Other, more hands-on approaches include baking, roasting, stewing, and poaching your food rather than frying it.
Find Another Go-To Takeaway
We’ve all been there; you get home one evening and there’s no food in your fridge. Immediately you’re on your phone to search through one of the numerous takeaway apps to order something quick and easy.
Unfortunately, much of the time, the quick and easy takeaway options aren’t that healthy.
The great positive about takeaway apps, however, is that the options for ordering food are almost limitless.
Try having a look at the options in your city and finding a healthier alternative to fast food. Yes, it may take longer to prepare and deliver, however your body will be much better off for it.

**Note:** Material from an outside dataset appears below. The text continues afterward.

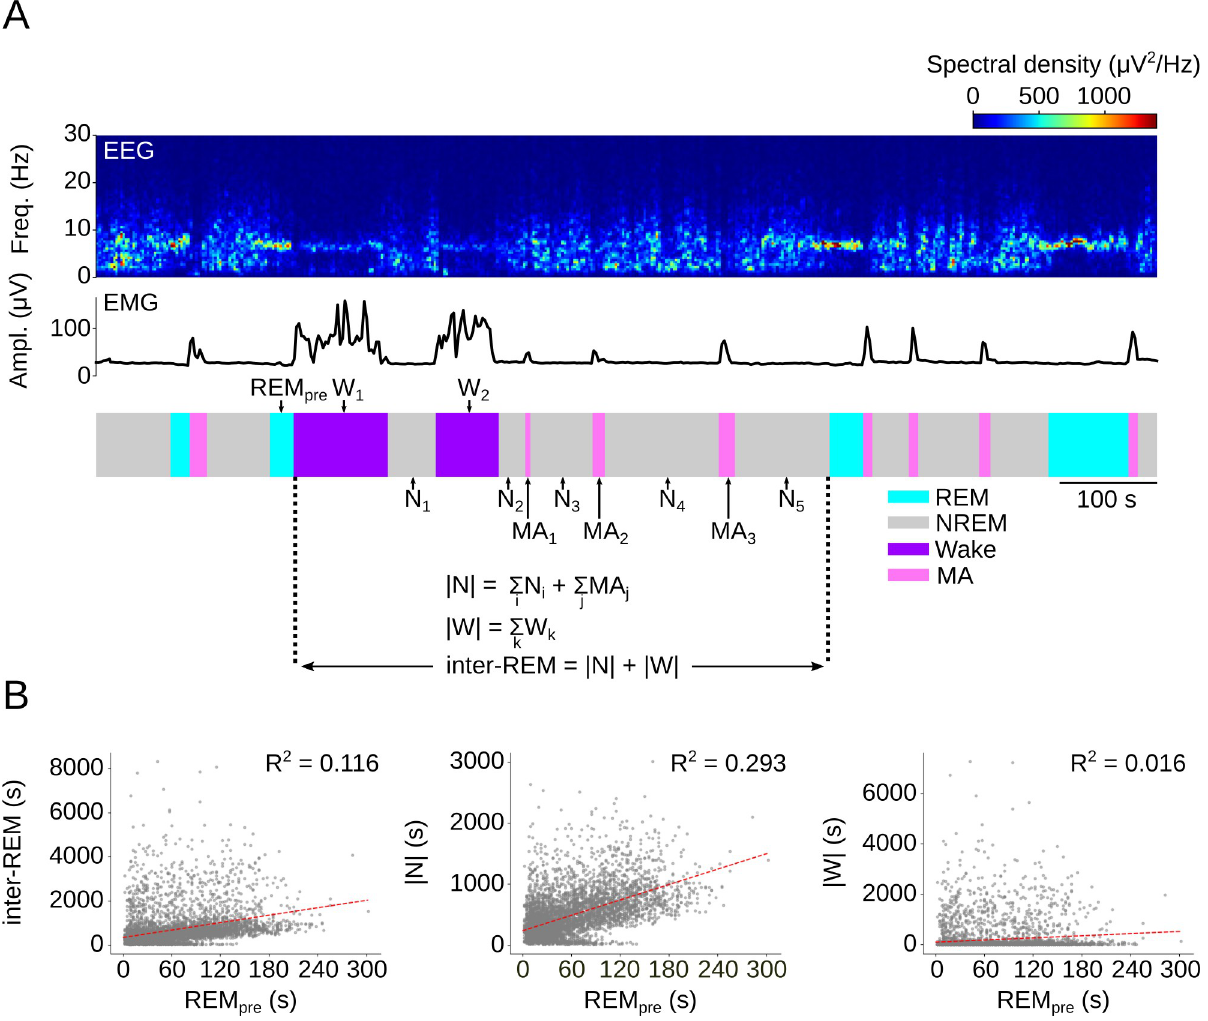
Fig 1. Correlation between REM sleep duration and inter-REM interval. (A) Example EEG power spectrogram, EMG amplitude, and hypnogram with definitions of terms. REM pre , duration of the preceding REM sleep episode; inter-REM, duration of subsequent interval till next REM episode; |W|, sum of the durations of all wake episodes during the inter-REM interval; MA, microarousal (wake bouts � 20 s); |N|, sum of the durations of all NREM episodes (including MAs) during the inter-REM interval. (B) Scatter plots with REM pre on the x-axis and subsequent inter-REM duration (left), |N| (middle), and |W| (right) on the y-axis. The results of linear regression fits are shown in red (P < 0.00001 for all 3 slopes, n = 5098 sleep cycles from 72 mice recorded during the light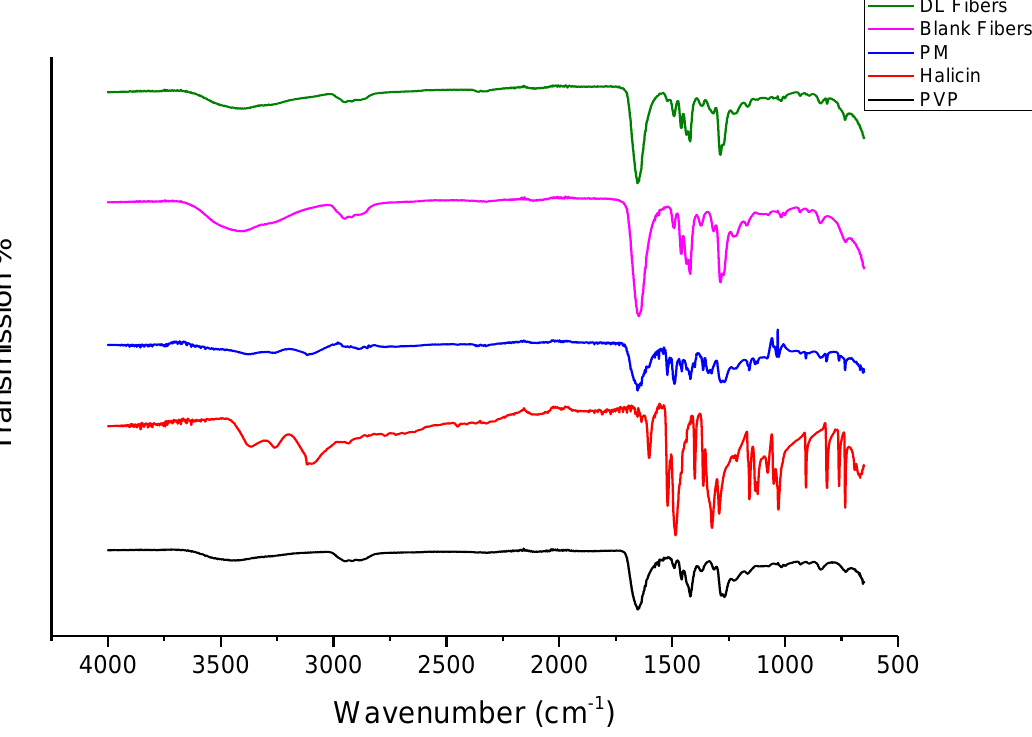
Figure 3. Fourier-transform infrared spectroscopy (FTIR) transmissions of polyvinylpyrrolidone (PVP), halicin, physical mixture (PM), blank and drug-loaded fibers, showing the distinctive drug peaks at 761 to 734 cm −1 that appear in the PM and the drug-loaded fibers compared to the blank fibers.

If you fancy exploring your neighbourhood on foot, you might even find somewhere close by that makes brilliant, healthier food, and you’ll save on delivery fees!
Eat Your Fruit, Don’t Drink It
As we all know, fruit is an important part of your healthy diet. For some time, the recommendation from health experts has been that you eat at least five fruits and vegetables every day.
The health benefits of fruit are clear; not only are they packed with vitamins, but their consumption has also been linked to reducing the risk of several health conditions, such as type 2 diabetes.
Many people understandably think that fruit juices are similarly beneficial for your health, however this is not really the case.
Many fruit juices are not made with real fruit, but rather sweeteners and flavours, which contain a lot of sugar. Sometimes they can even be as sugary as a can of coke.
So, rather than drinking a glass of apple juice each day, try eating an apple instead. You’ll get the same great taste, and your body will benefit much more from breaking down the fibre gradually rather than just ingesting large quantities of the natural sugar.
Finally…
Whilst these changes are designed to be small and easy to handle, they might not work for everyone.
If they don’t work for you, then that’s okay! It’s still an achievement that you tried, so don’t consider it a failure by any means.
If you do find success with these methods, then don’t rush to try others. Make sure these changes become second nature beforehand, that way more changes won’t be quite as big a shock to the system.